If you are configuring the selected column for just one Keyword Value, or if you wish to capture a second Keyword Value as XML data only, select <None> from the Second Capture Group Keyword Type drop-down list.
Note:If you are configuring the selected column for just one Keyword Value, and you have set capture groups within the regular expression rule, be aware that only the value extracted from the first capture group will be assigned to your Keyword Type drop-down selection.
-
If you wish to specify a regular expression rule for the extracted text, enter the rule in the Expression to Match field. The OCR engine will compare the extracted text to the defined regular expression rule; if the text is a match, the value is stored as a Keyword Value. If the text does not match, it is discarded.
For example, if you specify the following regular expression rule, any value containing a character that is not a letter, number, or space is discarded: [[:upper:][:lower:][:digit:][:space:]]+
Note:To access the Regular Expression Library, click in the field and press F2. See The Regular Expression Library for more information.
Note:All regular expressions must be ECMA compliant.
Note:If you are configuring the selected column for two Keyword Values, you must specify a regular expression rule for the extracted text and set two capture groups within the rule to align to these two values.

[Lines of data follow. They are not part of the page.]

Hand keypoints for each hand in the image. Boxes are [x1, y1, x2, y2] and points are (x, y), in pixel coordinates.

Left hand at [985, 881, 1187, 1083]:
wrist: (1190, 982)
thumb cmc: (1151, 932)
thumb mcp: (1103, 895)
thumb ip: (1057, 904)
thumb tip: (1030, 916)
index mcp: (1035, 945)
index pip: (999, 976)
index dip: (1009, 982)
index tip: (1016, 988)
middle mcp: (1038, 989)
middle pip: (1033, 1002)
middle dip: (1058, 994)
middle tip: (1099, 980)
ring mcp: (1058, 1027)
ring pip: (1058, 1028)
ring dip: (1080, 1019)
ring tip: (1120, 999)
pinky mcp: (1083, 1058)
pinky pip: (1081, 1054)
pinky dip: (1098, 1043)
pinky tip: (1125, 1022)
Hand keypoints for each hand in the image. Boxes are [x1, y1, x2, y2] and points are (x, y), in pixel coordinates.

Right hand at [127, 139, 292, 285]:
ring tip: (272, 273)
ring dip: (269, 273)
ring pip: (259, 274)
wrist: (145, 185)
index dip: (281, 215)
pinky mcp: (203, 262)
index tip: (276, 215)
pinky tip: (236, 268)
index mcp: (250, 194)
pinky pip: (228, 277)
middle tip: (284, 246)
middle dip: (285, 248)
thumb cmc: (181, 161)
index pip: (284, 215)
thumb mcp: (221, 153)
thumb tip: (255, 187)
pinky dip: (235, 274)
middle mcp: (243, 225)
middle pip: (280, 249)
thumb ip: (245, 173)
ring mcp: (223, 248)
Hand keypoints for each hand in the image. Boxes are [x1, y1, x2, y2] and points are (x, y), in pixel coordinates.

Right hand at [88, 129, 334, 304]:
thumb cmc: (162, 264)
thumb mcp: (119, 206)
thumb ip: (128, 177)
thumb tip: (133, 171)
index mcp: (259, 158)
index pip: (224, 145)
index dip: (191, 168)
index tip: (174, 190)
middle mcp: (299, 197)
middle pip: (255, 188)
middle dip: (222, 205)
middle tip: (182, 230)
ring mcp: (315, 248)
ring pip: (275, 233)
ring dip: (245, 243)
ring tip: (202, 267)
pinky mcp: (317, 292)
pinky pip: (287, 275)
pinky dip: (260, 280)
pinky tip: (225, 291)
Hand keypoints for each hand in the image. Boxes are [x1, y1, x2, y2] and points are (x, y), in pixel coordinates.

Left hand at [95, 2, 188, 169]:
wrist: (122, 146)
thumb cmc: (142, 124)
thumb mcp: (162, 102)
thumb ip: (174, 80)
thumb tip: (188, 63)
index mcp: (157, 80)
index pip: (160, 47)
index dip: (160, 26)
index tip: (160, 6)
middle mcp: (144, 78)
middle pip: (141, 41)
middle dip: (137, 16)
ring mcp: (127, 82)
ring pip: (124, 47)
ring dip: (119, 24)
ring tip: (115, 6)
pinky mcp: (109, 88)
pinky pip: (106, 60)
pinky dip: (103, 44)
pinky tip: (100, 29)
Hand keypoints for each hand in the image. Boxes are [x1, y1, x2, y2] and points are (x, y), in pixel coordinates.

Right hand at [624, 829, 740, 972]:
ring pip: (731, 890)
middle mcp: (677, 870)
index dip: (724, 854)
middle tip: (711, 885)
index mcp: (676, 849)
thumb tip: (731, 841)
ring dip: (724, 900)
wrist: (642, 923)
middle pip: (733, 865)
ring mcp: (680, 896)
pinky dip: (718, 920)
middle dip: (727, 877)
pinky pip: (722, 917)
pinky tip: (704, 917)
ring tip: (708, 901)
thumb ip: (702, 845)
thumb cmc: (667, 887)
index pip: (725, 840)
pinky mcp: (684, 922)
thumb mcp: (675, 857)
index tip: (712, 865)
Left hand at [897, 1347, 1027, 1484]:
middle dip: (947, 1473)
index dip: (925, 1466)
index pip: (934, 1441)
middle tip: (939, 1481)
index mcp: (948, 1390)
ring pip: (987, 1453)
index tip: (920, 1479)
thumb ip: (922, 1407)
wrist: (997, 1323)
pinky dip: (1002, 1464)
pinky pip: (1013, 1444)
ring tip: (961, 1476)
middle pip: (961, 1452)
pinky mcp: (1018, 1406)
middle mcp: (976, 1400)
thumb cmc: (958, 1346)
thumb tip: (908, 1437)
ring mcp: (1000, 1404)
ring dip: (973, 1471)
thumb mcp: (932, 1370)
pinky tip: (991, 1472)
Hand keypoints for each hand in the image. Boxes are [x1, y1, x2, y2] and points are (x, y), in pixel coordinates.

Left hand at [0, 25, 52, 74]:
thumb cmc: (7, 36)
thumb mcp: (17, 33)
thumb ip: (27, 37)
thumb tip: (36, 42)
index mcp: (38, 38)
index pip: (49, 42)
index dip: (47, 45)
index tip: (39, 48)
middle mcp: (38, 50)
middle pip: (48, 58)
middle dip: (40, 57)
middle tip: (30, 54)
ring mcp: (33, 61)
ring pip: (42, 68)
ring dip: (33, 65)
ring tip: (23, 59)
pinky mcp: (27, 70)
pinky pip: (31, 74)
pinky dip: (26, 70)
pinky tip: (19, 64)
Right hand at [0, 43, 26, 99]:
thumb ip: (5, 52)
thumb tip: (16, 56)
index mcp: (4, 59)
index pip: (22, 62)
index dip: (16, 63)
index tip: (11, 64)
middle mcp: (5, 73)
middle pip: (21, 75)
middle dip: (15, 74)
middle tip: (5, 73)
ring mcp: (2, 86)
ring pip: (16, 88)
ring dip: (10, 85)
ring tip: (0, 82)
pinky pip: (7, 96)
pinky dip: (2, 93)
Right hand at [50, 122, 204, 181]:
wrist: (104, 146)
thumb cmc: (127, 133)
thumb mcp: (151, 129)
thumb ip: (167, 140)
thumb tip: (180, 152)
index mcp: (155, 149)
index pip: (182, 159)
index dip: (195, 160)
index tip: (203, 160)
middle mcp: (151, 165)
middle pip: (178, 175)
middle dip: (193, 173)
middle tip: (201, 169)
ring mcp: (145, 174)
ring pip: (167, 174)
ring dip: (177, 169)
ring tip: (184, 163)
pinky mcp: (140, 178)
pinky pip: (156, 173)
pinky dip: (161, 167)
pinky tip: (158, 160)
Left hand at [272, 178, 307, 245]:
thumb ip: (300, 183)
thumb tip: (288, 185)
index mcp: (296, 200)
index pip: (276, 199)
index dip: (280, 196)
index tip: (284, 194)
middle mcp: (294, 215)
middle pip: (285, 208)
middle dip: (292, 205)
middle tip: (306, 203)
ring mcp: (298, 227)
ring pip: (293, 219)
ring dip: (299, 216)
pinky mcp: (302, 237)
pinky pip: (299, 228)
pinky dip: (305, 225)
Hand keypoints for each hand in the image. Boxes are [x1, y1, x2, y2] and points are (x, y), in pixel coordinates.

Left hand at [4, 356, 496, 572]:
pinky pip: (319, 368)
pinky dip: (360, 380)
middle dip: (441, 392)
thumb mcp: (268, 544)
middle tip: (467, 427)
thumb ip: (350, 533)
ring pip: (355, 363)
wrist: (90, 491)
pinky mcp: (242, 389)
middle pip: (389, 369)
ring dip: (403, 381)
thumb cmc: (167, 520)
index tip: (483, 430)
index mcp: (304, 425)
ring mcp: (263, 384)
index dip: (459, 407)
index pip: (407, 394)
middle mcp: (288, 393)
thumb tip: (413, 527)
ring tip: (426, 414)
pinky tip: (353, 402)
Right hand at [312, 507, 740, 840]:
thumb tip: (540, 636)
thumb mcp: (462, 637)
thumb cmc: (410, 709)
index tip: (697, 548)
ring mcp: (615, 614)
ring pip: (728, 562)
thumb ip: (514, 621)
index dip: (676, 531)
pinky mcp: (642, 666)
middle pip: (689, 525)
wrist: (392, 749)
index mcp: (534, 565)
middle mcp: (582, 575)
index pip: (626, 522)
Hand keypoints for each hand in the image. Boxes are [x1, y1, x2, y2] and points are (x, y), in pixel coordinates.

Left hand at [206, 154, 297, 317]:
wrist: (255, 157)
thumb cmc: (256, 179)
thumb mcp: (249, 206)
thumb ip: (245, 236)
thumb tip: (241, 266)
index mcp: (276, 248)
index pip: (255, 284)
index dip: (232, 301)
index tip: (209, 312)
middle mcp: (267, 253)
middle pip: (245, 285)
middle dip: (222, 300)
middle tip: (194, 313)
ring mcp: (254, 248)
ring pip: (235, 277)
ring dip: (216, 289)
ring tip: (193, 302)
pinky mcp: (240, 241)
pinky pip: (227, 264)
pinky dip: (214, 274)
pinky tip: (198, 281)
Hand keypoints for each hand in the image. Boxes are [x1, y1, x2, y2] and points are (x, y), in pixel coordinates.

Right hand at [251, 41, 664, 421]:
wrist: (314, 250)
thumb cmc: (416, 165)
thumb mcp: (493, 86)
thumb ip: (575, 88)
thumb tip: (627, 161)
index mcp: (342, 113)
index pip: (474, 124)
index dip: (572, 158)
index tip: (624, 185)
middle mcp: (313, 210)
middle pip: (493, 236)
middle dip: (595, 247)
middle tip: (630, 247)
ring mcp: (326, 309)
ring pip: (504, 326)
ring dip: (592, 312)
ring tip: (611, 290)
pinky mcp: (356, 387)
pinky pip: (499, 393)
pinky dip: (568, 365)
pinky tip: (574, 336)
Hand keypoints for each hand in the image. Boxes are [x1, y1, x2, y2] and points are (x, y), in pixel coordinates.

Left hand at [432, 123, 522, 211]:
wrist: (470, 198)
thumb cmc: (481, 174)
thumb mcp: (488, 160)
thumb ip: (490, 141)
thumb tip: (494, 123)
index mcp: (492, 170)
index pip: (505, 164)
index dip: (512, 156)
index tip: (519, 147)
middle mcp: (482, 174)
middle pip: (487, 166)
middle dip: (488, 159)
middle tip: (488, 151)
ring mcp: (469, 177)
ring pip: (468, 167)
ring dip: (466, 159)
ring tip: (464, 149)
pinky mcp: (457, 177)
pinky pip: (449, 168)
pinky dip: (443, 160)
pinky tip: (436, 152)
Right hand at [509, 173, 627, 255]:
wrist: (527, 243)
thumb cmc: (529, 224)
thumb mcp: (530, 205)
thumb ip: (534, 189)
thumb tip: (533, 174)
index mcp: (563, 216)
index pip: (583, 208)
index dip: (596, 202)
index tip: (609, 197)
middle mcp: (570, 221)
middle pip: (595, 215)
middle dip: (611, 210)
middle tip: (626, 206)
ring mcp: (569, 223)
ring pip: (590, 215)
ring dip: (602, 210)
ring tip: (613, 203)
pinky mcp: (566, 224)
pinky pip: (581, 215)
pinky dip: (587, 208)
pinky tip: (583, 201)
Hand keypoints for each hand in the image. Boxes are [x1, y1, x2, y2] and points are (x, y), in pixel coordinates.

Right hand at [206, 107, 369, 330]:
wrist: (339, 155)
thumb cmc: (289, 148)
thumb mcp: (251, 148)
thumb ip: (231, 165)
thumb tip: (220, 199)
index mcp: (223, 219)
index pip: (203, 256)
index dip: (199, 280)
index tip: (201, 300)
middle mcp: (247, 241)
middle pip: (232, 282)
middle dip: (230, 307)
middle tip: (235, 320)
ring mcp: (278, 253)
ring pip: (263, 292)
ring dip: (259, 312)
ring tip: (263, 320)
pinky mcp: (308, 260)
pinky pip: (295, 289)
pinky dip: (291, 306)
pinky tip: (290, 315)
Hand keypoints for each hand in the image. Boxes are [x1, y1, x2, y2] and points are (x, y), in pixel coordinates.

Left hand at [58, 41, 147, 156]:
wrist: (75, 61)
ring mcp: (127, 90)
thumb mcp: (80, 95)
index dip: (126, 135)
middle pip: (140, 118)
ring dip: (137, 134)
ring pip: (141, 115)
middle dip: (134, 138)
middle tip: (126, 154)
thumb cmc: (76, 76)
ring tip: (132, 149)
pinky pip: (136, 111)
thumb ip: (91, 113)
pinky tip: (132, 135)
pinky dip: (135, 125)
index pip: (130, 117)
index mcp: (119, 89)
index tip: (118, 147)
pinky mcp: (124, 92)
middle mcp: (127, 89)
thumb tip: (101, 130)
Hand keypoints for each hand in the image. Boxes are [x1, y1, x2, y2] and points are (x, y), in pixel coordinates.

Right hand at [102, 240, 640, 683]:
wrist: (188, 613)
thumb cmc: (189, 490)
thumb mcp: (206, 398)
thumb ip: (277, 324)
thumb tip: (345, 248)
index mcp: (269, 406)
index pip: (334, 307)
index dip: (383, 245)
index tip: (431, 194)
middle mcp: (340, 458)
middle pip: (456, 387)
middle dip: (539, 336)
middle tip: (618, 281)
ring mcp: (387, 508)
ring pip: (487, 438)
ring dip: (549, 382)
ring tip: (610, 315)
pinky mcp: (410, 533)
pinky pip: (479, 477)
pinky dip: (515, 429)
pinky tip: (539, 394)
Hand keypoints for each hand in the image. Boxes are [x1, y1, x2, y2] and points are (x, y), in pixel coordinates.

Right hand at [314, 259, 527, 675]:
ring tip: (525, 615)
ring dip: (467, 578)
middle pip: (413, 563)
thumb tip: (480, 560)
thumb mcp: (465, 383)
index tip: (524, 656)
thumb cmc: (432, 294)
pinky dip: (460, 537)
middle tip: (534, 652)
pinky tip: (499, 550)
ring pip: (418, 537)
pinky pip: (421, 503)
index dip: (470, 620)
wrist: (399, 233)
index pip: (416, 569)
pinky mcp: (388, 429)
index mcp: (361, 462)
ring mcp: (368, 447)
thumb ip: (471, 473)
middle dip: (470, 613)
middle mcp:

Tip:Regular expressions can be used to discard column data that consists of entirely unwanted characters (e.g., a 123***456, where you want to capture 123 and 456 as separate Keyword Values and discard the asterisk separator column). However, if the unwanted characters are located in the middle of valid data (e.g., 123***456, where you want to capture 123456 as one Keyword Value), you can configure a Keyword Lookup/Replace dictionary entry to replace the data.
-
If you entered a regular expression rule containing a capture group in the previous step, and you would like to have Keyword Values extracted for only this capture group, select the Extract capture group only check box. If you would like to have Keyword Values extracted for the entire regular expression (including the capture group), deselect the Extract capture group only check box.
Note:
This option is not available if the Second Capture Group Keyword Type drop-down list is set to anything other than <None>, or if the Value must be NULL text check box is selected.
- If you wish to set a different Suspect Level for the selected Keyword Type(s) than the parent Suspect Level set for the entire Line Item Extraction Zone, enter this value (0 to 99) in the Suspect Level field. By default, this value is set to 0, which retains the parent Suspect Level.
- If you would like to have Keyword Values extracted from the row only if no value exists in the specified column, select the Value must be NULL text check box. When this option is selected, the Column Data Required check box is selected automatically and the Expression to Match field is disabled.
- If a Keyword Value is required, select the Column Data Required check box. If a Keyword Value that is marked as required is missing, the data from the entire row is discarded.
-
If you wish to restrict the Keyword Values that are extracted from the column to only those characters fully contained within the column's boundaries, select the Enforce absolute column break on right check box.
When this option is not selected, some carryover is allowed when characters on either side of the column's right boundary are very close together, assuming that these characters belong to the same Keyword Value. The characters just outside the right boundary will be included in the extracted value.
-
If you wish to remove all whitespace (i.e., spaces, paragraph returns, etc.)
from a Keyword Value after it is read by the OCR engine, select the
Remove all whitespace from result check box.
For example, if the Keyword Value read by the OCR engine is PSY 103 and this option is selected, the Keyword Value is modified to PSY103.
Note:If you specified a regular expression rule for the extracted text in the Expression to Match field, the OCR engine will compare the extracted text without any whitespace to the defined regular expression rule.